Fuzja we Wszechświecie: źródło energii Słońca
Mark Tiele Westra
Tłumaczenie Helena Howaniec.
Mark Tiele Westra z European Fusion Development Agreement (EFDA) z Garching, Niemcy, wyjaśnia procesy wewnątrz Słońca, które są źródłem energii na Ziemi.
Jeszcze sto lat temu nikt nie miał pojęcia, w jaki sposób Słońce wytwarza i wysyła w przestrzeń kosmiczną ogromne ilości energii. Oczywiście, były różne wyjaśnienia; niektóre z nich bardzo mądre. Byli tacy naukowcy, którzy uważali, że Słońce to wielka chmura gazu, zapadająca się pod wpływem własnej grawitacji. Wytwarzające się przy tym tarcie i liczne zderzenia powodują ogrzewanie się tego gazu. Inni uważali, że Słońce nie miało czasu się ochłodzić od momentu powstania. Oba powyższe wyjaśnienia dochodziły do tego samego wniosku: Słońce nie może mieć więcej niż kilkadziesiąt milionów lat. Gdyby było starsze już byłoby zimne.
Jednak Darwin wraz ze swoimi kolegami, analizując erozję skał oraz powolną ewolucję życia na Ziemi, stwierdzili, że Słońce musi mieć co najmniej kilkaset milionów a może nawet dn lat aby to miało sens.

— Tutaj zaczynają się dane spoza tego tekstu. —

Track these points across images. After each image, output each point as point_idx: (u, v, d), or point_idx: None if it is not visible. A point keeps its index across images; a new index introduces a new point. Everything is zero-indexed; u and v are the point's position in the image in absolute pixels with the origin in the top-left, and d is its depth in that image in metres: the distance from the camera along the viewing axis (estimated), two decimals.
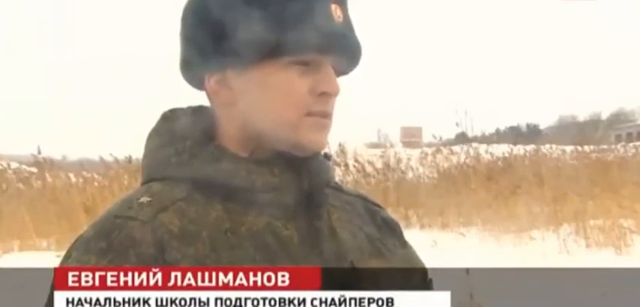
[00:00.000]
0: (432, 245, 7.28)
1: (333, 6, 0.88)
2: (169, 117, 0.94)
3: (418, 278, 1.02)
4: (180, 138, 0.91)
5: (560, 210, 7.55)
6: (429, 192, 9.99)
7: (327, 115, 0.90)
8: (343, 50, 0.90)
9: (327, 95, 0.89)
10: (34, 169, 10.72)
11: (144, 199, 0.85)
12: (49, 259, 6.89)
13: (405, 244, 1.04)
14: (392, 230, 1.03)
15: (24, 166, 11.26)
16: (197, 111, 0.95)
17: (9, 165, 11.32)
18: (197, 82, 0.93)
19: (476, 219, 8.49)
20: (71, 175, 10.28)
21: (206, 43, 0.89)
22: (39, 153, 10.16)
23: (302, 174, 0.90)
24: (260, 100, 0.88)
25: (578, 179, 8.51)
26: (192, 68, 0.93)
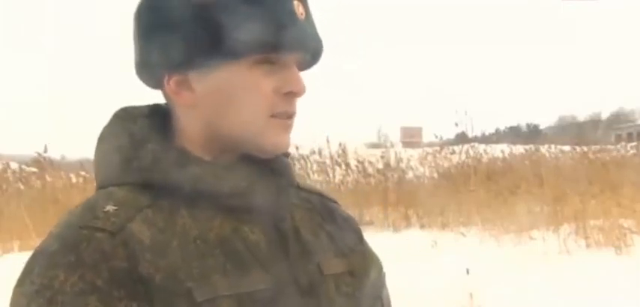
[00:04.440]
0: (432, 245, 7.28)
1: (296, 3, 0.86)
2: (123, 117, 0.89)
3: (375, 273, 1.01)
4: (139, 140, 0.86)
5: (560, 210, 7.55)
6: (429, 192, 9.99)
7: (291, 116, 0.88)
8: (307, 47, 0.88)
9: (292, 94, 0.87)
10: (34, 169, 10.72)
11: (109, 208, 0.80)
12: None
13: (362, 239, 1.03)
14: (351, 226, 1.02)
15: (24, 166, 11.26)
16: (154, 110, 0.91)
17: (9, 165, 11.32)
18: (154, 82, 0.89)
19: (476, 219, 8.49)
20: (71, 175, 10.28)
21: (165, 43, 0.85)
22: (45, 151, 10.16)
23: (268, 176, 0.88)
24: (224, 102, 0.85)
25: (578, 179, 8.50)
26: (150, 68, 0.88)
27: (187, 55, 0.84)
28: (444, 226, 8.60)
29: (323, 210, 0.99)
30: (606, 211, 7.09)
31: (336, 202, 1.04)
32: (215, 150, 0.87)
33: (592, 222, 7.07)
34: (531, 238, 7.22)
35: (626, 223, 6.85)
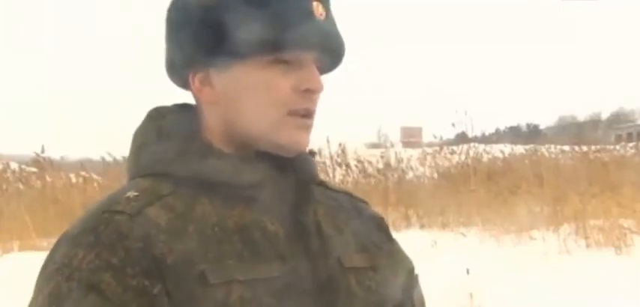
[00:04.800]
0: (432, 245, 7.28)
1: (315, 3, 0.88)
2: (155, 116, 0.94)
3: (405, 273, 1.02)
4: (166, 135, 0.90)
5: (560, 210, 7.55)
6: (429, 192, 9.99)
7: (309, 114, 0.90)
8: (325, 47, 0.90)
9: (310, 92, 0.88)
10: (34, 169, 10.72)
11: (131, 194, 0.85)
12: None
13: (390, 238, 1.04)
14: (378, 225, 1.03)
15: (24, 166, 11.26)
16: (183, 108, 0.94)
17: (9, 165, 11.32)
18: (182, 82, 0.93)
19: (476, 219, 8.49)
20: (71, 175, 10.28)
21: (189, 43, 0.89)
22: (43, 151, 10.16)
23: (287, 170, 0.91)
24: (242, 99, 0.88)
25: (578, 179, 8.50)
26: (177, 68, 0.92)
27: (205, 54, 0.88)
28: (444, 226, 8.59)
29: (350, 207, 1.01)
30: (606, 211, 7.09)
31: (365, 202, 1.05)
32: (236, 145, 0.90)
33: (592, 222, 7.07)
34: (531, 238, 7.22)
35: (626, 223, 6.85)
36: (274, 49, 0.86)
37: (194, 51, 0.88)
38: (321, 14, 0.88)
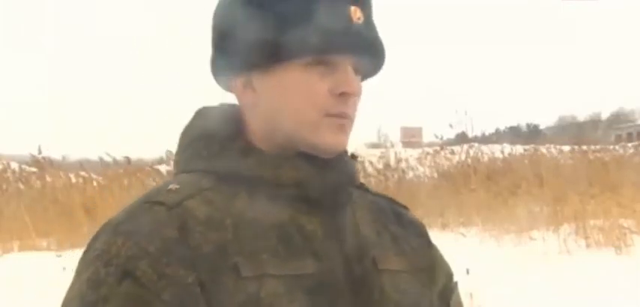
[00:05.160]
0: None
1: (353, 8, 0.90)
2: (201, 114, 0.97)
3: (443, 280, 1.03)
4: (210, 134, 0.93)
5: (560, 210, 7.55)
6: (429, 192, 9.99)
7: (346, 116, 0.91)
8: (360, 51, 0.91)
9: (346, 95, 0.90)
10: (34, 169, 10.72)
11: (172, 186, 0.88)
12: (49, 259, 6.90)
13: (430, 244, 1.05)
14: (417, 230, 1.04)
15: (24, 166, 11.26)
16: (228, 109, 0.97)
17: (9, 165, 11.32)
18: (226, 85, 0.96)
19: (476, 219, 8.49)
20: (71, 175, 10.28)
21: (230, 47, 0.92)
22: (39, 152, 10.17)
23: (327, 171, 0.92)
24: (280, 101, 0.90)
25: (578, 179, 8.51)
26: (220, 71, 0.96)
27: (247, 59, 0.91)
28: (444, 226, 8.59)
29: (389, 211, 1.02)
30: (606, 211, 7.09)
31: (405, 207, 1.07)
32: (276, 146, 0.92)
33: (592, 222, 7.07)
34: (531, 238, 7.22)
35: (626, 223, 6.85)
36: (310, 53, 0.88)
37: (236, 56, 0.92)
38: (358, 18, 0.90)
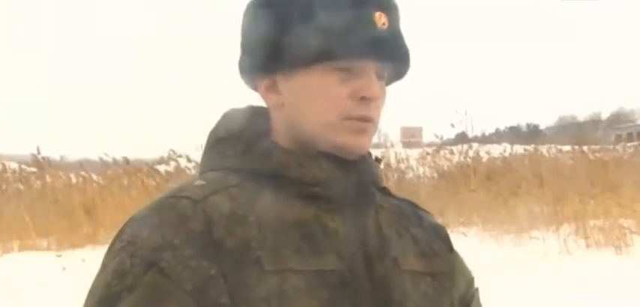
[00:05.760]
0: None
1: (378, 14, 0.91)
2: (229, 116, 0.99)
3: (464, 285, 1.04)
4: (236, 133, 0.95)
5: (560, 210, 7.55)
6: (429, 192, 9.98)
7: (368, 119, 0.93)
8: (382, 56, 0.93)
9: (366, 100, 0.91)
10: (33, 169, 10.72)
11: (198, 183, 0.90)
12: (49, 259, 6.89)
13: (452, 249, 1.05)
14: (439, 234, 1.05)
15: (24, 166, 11.26)
16: (254, 110, 0.99)
17: (9, 165, 11.32)
18: (252, 85, 0.98)
19: (476, 219, 8.50)
20: (71, 175, 10.29)
21: (257, 51, 0.94)
22: (38, 152, 10.17)
23: (350, 171, 0.93)
24: (303, 103, 0.92)
25: (578, 179, 8.51)
26: (246, 71, 0.98)
27: (272, 62, 0.93)
28: (444, 226, 8.59)
29: (411, 214, 1.04)
30: (606, 211, 7.09)
31: (427, 212, 1.08)
32: (300, 146, 0.93)
33: (592, 222, 7.07)
34: (531, 238, 7.22)
35: (626, 223, 6.85)
36: (330, 57, 0.90)
37: (260, 59, 0.94)
38: (383, 24, 0.92)
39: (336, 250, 0.89)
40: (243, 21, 0.98)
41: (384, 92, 0.95)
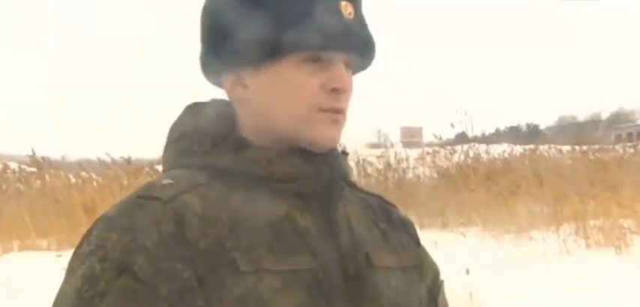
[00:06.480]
0: (432, 245, 7.25)
1: (343, 3, 0.90)
2: (192, 110, 0.96)
3: (431, 278, 1.04)
4: (202, 129, 0.93)
5: (560, 210, 7.54)
6: (429, 192, 9.98)
7: (339, 111, 0.91)
8: (350, 47, 0.91)
9: (337, 91, 0.90)
10: (33, 169, 10.71)
11: (166, 181, 0.87)
12: (49, 259, 6.89)
13: (418, 243, 1.05)
14: (406, 228, 1.05)
15: (23, 166, 11.25)
16: (219, 104, 0.97)
17: (9, 165, 11.31)
18: (216, 81, 0.96)
19: (476, 219, 8.49)
20: (71, 175, 10.28)
21: (220, 44, 0.91)
22: (33, 154, 10.18)
23: (320, 166, 0.92)
24: (272, 97, 0.90)
25: (578, 179, 8.50)
26: (210, 68, 0.96)
27: (235, 56, 0.90)
28: (444, 226, 8.59)
29: (379, 209, 1.02)
30: (606, 211, 7.08)
31: (394, 206, 1.07)
32: (269, 141, 0.92)
33: (592, 222, 7.06)
34: (531, 238, 7.22)
35: (626, 223, 6.84)
36: (300, 49, 0.88)
37: (226, 54, 0.91)
38: (349, 13, 0.90)
39: (309, 248, 0.88)
40: (205, 14, 0.95)
41: (352, 83, 0.94)
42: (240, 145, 0.91)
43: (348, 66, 0.92)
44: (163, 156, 0.97)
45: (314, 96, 0.89)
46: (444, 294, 1.06)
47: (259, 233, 0.86)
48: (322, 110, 0.90)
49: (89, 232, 0.85)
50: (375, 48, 0.95)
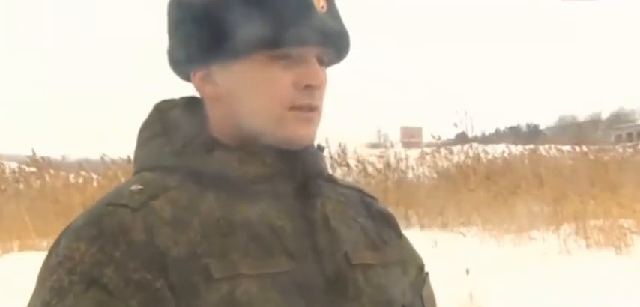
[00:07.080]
0: (432, 245, 7.27)
1: None
2: (162, 109, 0.93)
3: (415, 271, 1.01)
4: (172, 128, 0.89)
5: (560, 210, 7.55)
6: (429, 192, 9.99)
7: (312, 108, 0.88)
8: (325, 42, 0.88)
9: (311, 88, 0.87)
10: (33, 169, 10.72)
11: (135, 187, 0.83)
12: None
13: (400, 235, 1.02)
14: (387, 221, 1.01)
15: (23, 166, 11.26)
16: (189, 102, 0.93)
17: (9, 165, 11.32)
18: (184, 76, 0.93)
19: (476, 219, 8.49)
20: (71, 175, 10.29)
21: (190, 41, 0.88)
22: (33, 154, 10.19)
23: (294, 164, 0.89)
24: (243, 95, 0.87)
25: (578, 179, 8.51)
26: (177, 64, 0.92)
27: (206, 52, 0.87)
28: (444, 226, 8.59)
29: (359, 204, 0.99)
30: (606, 211, 7.09)
31: (374, 198, 1.03)
32: (241, 140, 0.88)
33: (592, 222, 7.07)
34: (531, 238, 7.23)
35: (626, 223, 6.85)
36: (273, 45, 0.85)
37: (195, 48, 0.88)
38: (322, 7, 0.87)
39: (286, 249, 0.84)
40: (171, 7, 0.91)
41: (326, 78, 0.90)
42: (211, 145, 0.87)
43: (321, 61, 0.89)
44: (134, 157, 0.93)
45: (287, 93, 0.86)
46: (429, 286, 1.02)
47: (233, 236, 0.82)
48: (296, 108, 0.87)
49: (57, 242, 0.82)
50: (349, 41, 0.92)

Wyjaśnienie było możliwe po odkryciu zjawiska radioaktywności oraz przełomowego równania Einsteina E=mc2, o równoważności masy i energii. Brytyjski astronom, Sir Arthur Eddington, jako pierwszy przeanalizował nowe odkrycia i wysunął śmiałą hipotezę, że reakcją odpowiedzialną za wytwarzanie ogromnej ilości energii w Słońcu jest reakcja termojądrowa, czyli kreowanie cięższych pierwiastków poprzez fuzję lżejszych. W międzyczasie świat naukowy dowiedział się, że Słońce rzeczywiście spala wodór, najlżejszy gaz w kosmosie, i zamienia go w hel. Nawet wiadomo było, w jaki sposób to robi - popatrz na ilustrację poniżej.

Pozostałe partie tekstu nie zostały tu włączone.